Japan has again slipped into a technical recession, after preliminary data for the third quarter showed the national economy had contracted for a second consecutive quarter. The relapse is the country’s fourth since the financial crisis, and likely means more stimulus will be needed to arrest the slide and keep inflation closer to the central bank’s two percent target.
The results were not altogether surprising after a 0.7 percent slump hit in the second quarter
“The second straight contraction in GDP underlines the downside risks to the Bank of Japan’s growth forecasts,” wrote Capital Economic’s Japan Economist Marcel Thieliant in a research note. “With rising slack dampening price pressures, we remain convinced that more monetary stimulus will eventually be needed.” In the same note, Thieliant goes on to warn that policymakers have shown “considerable reluctance” to step up the pace of easing, and are unlikely to do so in the coming week.

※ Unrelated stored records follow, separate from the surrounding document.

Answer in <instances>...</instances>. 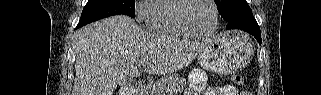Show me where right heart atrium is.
I'll return each instance as SVG.
<instances>
[{
    "mask_svg": "<svg viewBox=\"0 0 321 95\" xmlns=\"http://www.w3.org/2000/svg\"><path fill=\"white\" fill-rule=\"evenodd\" d=\"M154 0L138 1L135 4L134 14L139 23H147L151 15Z\"/></svg>",
    "mask_w": 321,
    "mask_h": 95,
    "instance_id": "1",
    "label": "right heart atrium"
}]
</instances>
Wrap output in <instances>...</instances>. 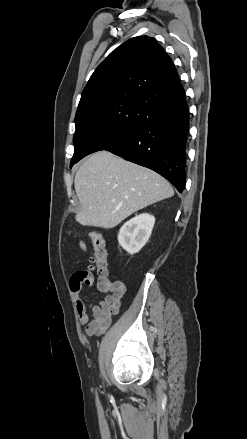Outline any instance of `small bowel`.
<instances>
[{"label":"small bowel","mask_w":247,"mask_h":439,"mask_svg":"<svg viewBox=\"0 0 247 439\" xmlns=\"http://www.w3.org/2000/svg\"><path fill=\"white\" fill-rule=\"evenodd\" d=\"M93 282V274L86 270L75 272L69 282L79 322L85 325L86 333L90 336L99 335L110 326L112 318L120 312L121 299L125 293V286L121 281L106 279L102 291L108 294L98 303L87 302L80 297V292L84 286ZM88 312L92 314L91 319Z\"/></svg>","instance_id":"c3829d8e"}]
</instances>
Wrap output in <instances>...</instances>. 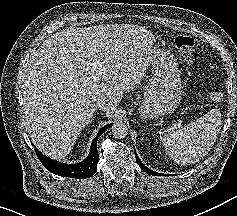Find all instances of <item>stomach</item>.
<instances>
[{
  "label": "stomach",
  "instance_id": "0dacf381",
  "mask_svg": "<svg viewBox=\"0 0 237 216\" xmlns=\"http://www.w3.org/2000/svg\"><path fill=\"white\" fill-rule=\"evenodd\" d=\"M160 57L163 70H157L155 78L149 82L139 108V116L144 120L173 112L181 101L179 73L166 52H161Z\"/></svg>",
  "mask_w": 237,
  "mask_h": 216
}]
</instances>
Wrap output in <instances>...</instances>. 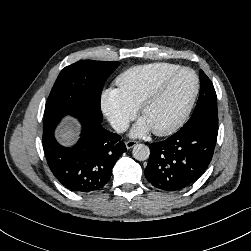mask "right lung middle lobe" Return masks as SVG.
Here are the masks:
<instances>
[{
  "label": "right lung middle lobe",
  "instance_id": "1",
  "mask_svg": "<svg viewBox=\"0 0 251 251\" xmlns=\"http://www.w3.org/2000/svg\"><path fill=\"white\" fill-rule=\"evenodd\" d=\"M118 66L117 61L83 60L65 67L49 94L45 117L78 111L102 122L101 92Z\"/></svg>",
  "mask_w": 251,
  "mask_h": 251
}]
</instances>
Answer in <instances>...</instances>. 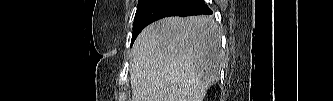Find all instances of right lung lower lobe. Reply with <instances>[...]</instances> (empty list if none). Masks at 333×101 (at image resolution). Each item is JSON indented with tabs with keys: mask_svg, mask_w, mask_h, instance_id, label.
Returning <instances> with one entry per match:
<instances>
[{
	"mask_svg": "<svg viewBox=\"0 0 333 101\" xmlns=\"http://www.w3.org/2000/svg\"><path fill=\"white\" fill-rule=\"evenodd\" d=\"M212 14L204 0H146L136 11L132 43L150 23L168 16Z\"/></svg>",
	"mask_w": 333,
	"mask_h": 101,
	"instance_id": "98d812e1",
	"label": "right lung lower lobe"
}]
</instances>
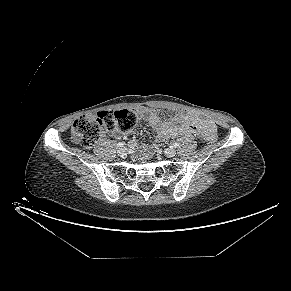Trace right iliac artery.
<instances>
[{
	"mask_svg": "<svg viewBox=\"0 0 291 291\" xmlns=\"http://www.w3.org/2000/svg\"><path fill=\"white\" fill-rule=\"evenodd\" d=\"M124 145H125L124 142H119V143L117 144V147H118V148H121V147H123Z\"/></svg>",
	"mask_w": 291,
	"mask_h": 291,
	"instance_id": "obj_1",
	"label": "right iliac artery"
}]
</instances>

The results were not altogether surprising after a 0.7 percent slump hit in the second quarter. And though the contraction this last quarter is only 0.2 percent, it means the economy has shrunk 0.8 percent on an annualised basis. Companies, despite record profits, are reluctant to raise wages or invest, and the same findings show that business spending fell 1.3 percent on the quarter last, whereas private consumption rose only 0.5 percent.
Aside from Japan’s less-than-impressive performance, there are positives for the country going forwards. “Firms’ forecasts for industrial production suggest that the economy should start to recover this quarter,” said Thieliant. “But we think that growth in the current fiscal year will be closer to 0.5 percent rather than the 1.2 percent projected by the Bank of Japan at its end-October meeting.”